::: Page extract

Instead of using canvas and gel medium, I used alternate materials more suited to a postcard. I ran a piece of lightweight bookboard through my Xyron and then put it sticky side up on my work surface. I started putting pieces of torn up text onto it, mosaic style. The Xyron makes this really easy at first until the papers start to overlap. Then just use any glue that is compatible with heavy body acrylics. You can use a glue stick if you want.

Because I use old encyclopedia pages with a texture more like newsprint, glue stick doesn't work for me, but it would be great with glossy pages such as from a magazine. You can run the individual pieces of text paper through a Xyron, but I find it easier to just use that for the initial sticky layer on the base. You can also put glue on the base layer as you work. Do whatever works for you and the materials you have at hand.
  1. Cover the base material with the text paper until it is covered to at least the depth of one layer. I then like to cover it with a layer of PPA or acrylic medium. It doesn't have to be completely dry before you start the next layer but it should be close to dry.
  2. Using your darkest paint, put a tiny drop in each corner and along the side, trying to keep the dots at least 2" apart. And by tiny drop, I mean not a lot of paint. I hold the tube of paint and touch it to the surface without squeezing. Your dot of paint should have a tiny peak maybe 1/8" high and no larger than the opening of the tube.
  3. Use your fingers to smear the paint sideways to cover the edge with the darkest color. You can use a paper towel here but I prefer to use a baby wipe. It doesn't have to be a new one or damp. A dried up one works fine. Cover the edges with the paint and work it a bit towards the center (not into the center), maybe half an inch or an inch at most on a postcard.

  4. Moving in a bit from the edge to where the darkest color is covering but starting to thin out, add dots of your next darkest tone in the same way as the first. You might want to alternate the next two tones here. Work them in with your fingers and baby wipe, letting it cover the text paper and thin out a bit towards the outside edge to blend with the darker color as well as towards the center of the piece in the same manner you did the darkest color for about half an inch.

  5. Using your next lightest color, do the same. Continue using lighter values of the color until you reach the center. Put a dot of the lightest value which will be your pearlized or metallic color in the middle. Make this a more generous dot but remember that you can always add more. Try to visualize where you want to put your clip art or focal point and put this color on so that it will add an aura to it, making it radiate.

  6. Add the clip art using acrylic medium or glue that will adhere to acrylic paint. You might want to add tiny bits of more paint and work it with the baby wipe so that it enhances the focal point. You probably have enough left on the baby wipe to do this.

  7. Once you are satisfied with the look, draw on the piece to enhance and add to the focal point. I like to use the faces of young girls and add dresses and bows with my poster paint pens.

::::::
::: Data for analysis

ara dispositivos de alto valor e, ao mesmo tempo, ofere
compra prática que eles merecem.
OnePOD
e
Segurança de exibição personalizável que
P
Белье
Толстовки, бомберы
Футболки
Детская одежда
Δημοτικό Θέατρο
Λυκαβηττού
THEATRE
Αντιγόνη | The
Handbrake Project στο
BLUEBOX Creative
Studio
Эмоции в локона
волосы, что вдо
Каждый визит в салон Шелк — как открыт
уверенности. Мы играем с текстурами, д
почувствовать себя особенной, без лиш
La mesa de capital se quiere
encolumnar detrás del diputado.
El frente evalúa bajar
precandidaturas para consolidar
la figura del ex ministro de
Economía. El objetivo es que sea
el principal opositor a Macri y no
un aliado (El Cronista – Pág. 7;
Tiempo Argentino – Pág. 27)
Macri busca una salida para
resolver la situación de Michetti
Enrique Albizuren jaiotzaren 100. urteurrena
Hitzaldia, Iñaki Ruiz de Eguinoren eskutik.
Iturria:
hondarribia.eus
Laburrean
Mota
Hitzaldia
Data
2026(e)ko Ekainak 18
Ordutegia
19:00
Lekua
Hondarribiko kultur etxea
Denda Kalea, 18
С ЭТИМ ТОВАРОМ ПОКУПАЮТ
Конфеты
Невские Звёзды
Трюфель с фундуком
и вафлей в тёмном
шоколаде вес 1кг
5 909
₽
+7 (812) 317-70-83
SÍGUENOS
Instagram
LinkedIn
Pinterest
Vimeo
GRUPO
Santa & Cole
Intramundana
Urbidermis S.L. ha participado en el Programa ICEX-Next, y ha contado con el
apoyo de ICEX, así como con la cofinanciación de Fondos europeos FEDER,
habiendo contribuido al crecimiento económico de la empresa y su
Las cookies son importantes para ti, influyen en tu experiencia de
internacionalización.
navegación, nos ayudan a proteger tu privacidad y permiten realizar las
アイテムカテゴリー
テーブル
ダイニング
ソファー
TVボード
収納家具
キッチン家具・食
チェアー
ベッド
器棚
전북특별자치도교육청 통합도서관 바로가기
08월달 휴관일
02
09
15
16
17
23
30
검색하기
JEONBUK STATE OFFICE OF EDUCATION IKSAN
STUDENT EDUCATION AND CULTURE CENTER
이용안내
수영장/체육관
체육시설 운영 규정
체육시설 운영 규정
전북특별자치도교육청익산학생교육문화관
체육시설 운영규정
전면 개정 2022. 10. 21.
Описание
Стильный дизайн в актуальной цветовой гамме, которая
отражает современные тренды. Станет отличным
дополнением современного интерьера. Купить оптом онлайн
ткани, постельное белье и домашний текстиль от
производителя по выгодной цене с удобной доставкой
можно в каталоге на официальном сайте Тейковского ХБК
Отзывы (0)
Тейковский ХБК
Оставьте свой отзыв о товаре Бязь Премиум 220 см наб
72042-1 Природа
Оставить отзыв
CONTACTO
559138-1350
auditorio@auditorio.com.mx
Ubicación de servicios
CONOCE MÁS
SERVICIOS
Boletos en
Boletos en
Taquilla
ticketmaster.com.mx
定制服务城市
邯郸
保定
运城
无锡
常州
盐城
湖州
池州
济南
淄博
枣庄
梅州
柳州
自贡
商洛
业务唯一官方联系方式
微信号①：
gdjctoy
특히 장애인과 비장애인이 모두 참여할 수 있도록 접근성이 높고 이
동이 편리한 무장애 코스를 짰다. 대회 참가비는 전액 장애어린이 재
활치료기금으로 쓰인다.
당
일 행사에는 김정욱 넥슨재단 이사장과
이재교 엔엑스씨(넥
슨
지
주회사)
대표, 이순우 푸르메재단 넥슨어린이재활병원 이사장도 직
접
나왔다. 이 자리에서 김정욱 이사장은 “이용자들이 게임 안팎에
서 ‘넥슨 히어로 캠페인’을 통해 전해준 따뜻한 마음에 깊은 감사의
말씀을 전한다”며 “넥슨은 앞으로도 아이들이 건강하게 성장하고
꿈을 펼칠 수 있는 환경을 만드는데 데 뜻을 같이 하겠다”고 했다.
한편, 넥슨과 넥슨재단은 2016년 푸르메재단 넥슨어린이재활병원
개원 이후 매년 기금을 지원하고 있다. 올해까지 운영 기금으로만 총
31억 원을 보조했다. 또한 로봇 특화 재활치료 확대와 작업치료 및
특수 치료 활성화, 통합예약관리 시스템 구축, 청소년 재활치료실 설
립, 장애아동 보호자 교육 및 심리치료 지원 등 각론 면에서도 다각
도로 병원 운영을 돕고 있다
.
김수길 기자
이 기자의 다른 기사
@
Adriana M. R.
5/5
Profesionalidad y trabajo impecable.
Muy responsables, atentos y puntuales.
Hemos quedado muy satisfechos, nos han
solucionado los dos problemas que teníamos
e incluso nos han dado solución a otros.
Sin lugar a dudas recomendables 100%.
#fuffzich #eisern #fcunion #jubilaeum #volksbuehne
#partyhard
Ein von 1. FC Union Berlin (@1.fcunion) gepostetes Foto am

::::::

What you will do
1. In the postcard tutorial, what does the writer prefer to use instead of a paper towel when smearing the paint?
2. Do these statements agree with the postcard tutorial? Answer yes or no for each, quoting the words of the tutorial that decide it.
(a) The writer finds that a glue stick works well with old encyclopedia pages.
(b) Each layer must be completely dry before the next one is started.
(c) The lightest value is a pearlized or metallic color.
3. Write out the postcard tutorial from "2. Using your" up to and including "on a postcard.".

Answers to the tasks
1. A baby wipe.

2.
(a) No: "Because I use old encyclopedia pages with a texture more like newsprint, glue stick doesn't work for me"
(b) No: "It doesn't have to be completely dry before you start the next layer but it should be close to dry."
(c) Yes: "Put a dot of the lightest value which will be your pearlized or metallic color in the middle."

3.
2. Using your darkest paint, put a tiny drop in each corner and along the side, trying to keep the dots at least 2" apart. And by tiny drop, I mean not a lot of paint. I hold the tube of paint and touch it to the surface without squeezing. Your dot of paint should have a tiny peak maybe 1/8" high and no larger than the opening of the tube.
  3. Use your fingers to smear the paint sideways to cover the edge with the darkest color. You can use a paper towel here but I prefer to use a baby wipe. It doesn't have to be a new one or damp. A dried up one works fine. Cover the edges with the paint and work it a bit towards the center (not into the center), maybe half an inch or an inch at most on a postcard.